I snapped this photo in 2008 at a rural, Western Kenya school near the Ugandan border.
The school had taken in these girls, many under 10 years of age, as they literally ran from surrounding villages. First ten, then 15, then 20 and finally over 60 brave girls sought refuge at the school, escaping early marriage and female mutilation rituals. These were the first girls from these villages to stand and say, “NO” to these practices. The first also to say,”YES” to themselves – their bodies and their minds.
This photo came to mind last week while watching the endless reruns of the now infamous video that, when confronted about its content at the second presidential debate, were brushed off as just”locker room talk.”.
What’s the connection with the Kenya story?
There is, in my mind, no difference between degrading, verbal bragging about sexual exploits and the centuries old cultural traditions which are rooted in the belief that girls and women are property and subject to the whims of men.
What is different, however, is that far more positive progress is being made in this Kenyan community to rethink these cultural practices than in our country’s culture which laughs at or gives a “pass” to what the so-called “locker room” comments exemplify.
In this rural Kenyan instance, the school took initiatives to set things right between the girls and their families. The core of this exchange is reconciliation.
Mothers, who have had to look the other way in silence, as their daughter were pre-sold into early marriages for a few goats or cattle, came crying to the school, seeking their daughters’ forgiveness. Fathers, and intended spouses of the girls, began accepting the rights these girls possess, by law, to self-determination, education and having charge of their own bodies.
Compare these strides to mindsets that see no need for apologies, acknowledgement of the hurts these actions and talk cause, and, especially would never see reconciliation as a necessary step in healing the pain and restoring relationships.
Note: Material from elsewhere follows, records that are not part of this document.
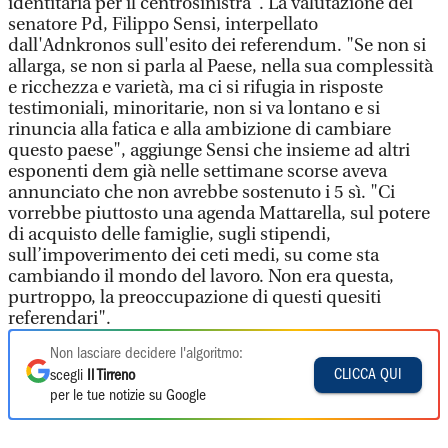
identitaria per il centrosinistra". La valutazione del
senatore Pd, Filippo Sensi, interpellato
dall'Adnkronos sull'esito dei referendum. "Se non si
allarga, se non si parla al Paese, nella sua complessità
e ricchezza e varietà, ma ci si rifugia in risposte
testimoniali, minoritarie, non si va lontano e si
rinuncia alla fatica e alla ambizione di cambiare
questo paese", aggiunge Sensi che insieme ad altri
esponenti dem già nelle settimane scorse aveva
annunciato che non avrebbe sostenuto i 5 sì. "Ci
vorrebbe piuttosto una agenda Mattarella, sul potere
di acquisto delle famiglie, sugli stipendi,
sull’impoverimento dei ceti medi, su come sta
cambiando il mondo del lavoro. Non era questa,
purtroppo, la preoccupazione di questi quesiti
referendari".
Non lasciare decidere l'algoritmo:
CLICCA QUI
scegli
Il Tirreno
per le tue notizie su Google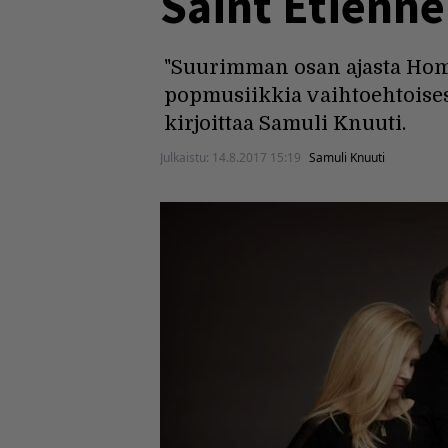
Saint Etienn
"Suurimman osan ajasta Home
popmusiikkia vaihtoehtoisest
kirjoittaa Samuli Knuuti.
Julkaistu:
14.8.2017 15:19
Samuli Knuuti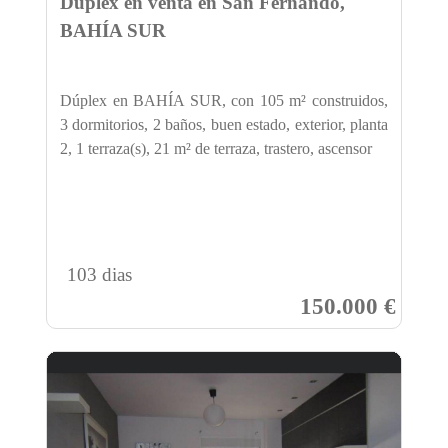
Dúplex en venta en San Fernando,
BAHÍA SUR
Dúplex en BAHÍA SUR, con 105 m² construidos,
3 dormitorios, 2 baños, buen estado, exterior, planta
2, 1 terraza(s), 21 m² de terraza, trastero, ascensor
103 dias
150.000 €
During my days as a print reporter, I had the privilege of interviewing Professor Anita Hill on a speaking tour. She made history by being willing, though reluctantly so, to stand up and testify, under extreme cruel attempts at character assassination, for daring to expose the celebrity nominee, now Supreme Court Justice, Clarence Thomas.
She opened a national discussion on workplace sexual harassment that made its way from the boardrooms to the bedrooms of our country.
Now, decades later…here we are again…we are having a national discussion about harassment and what amounts to the”sexual bulling” of girls and women from the military to the marketplace, from institutions of “higher learning” to our homes.
Some men have learned about sexual harassment the hard way. It’s called jail time. Most of us keep our thoughts to ourselves, though some also still rely on the “blame the victim” defense when accused of such actions.
But, now, we all need to take this opportunity to deal honestly with ourselves.
I have two grown daughters and three younger boys, two grand daughters and a grand son. My question is not only, “What kind of world will they grow up in, regarding such matters?” My deeper question is, “What am I doing and saying to model decency and respect for everyone.”
Today’s spelling lesson for this “teachable moment” in our nation, is “R.E.S.P.E.C.T” How to show it and how to speak it and how to speak out when we see or hear dis-respect!
And, let’s not forget that when such instances occur, we can all learn from that small, remote village in Kenya…how to apologize and reconcile.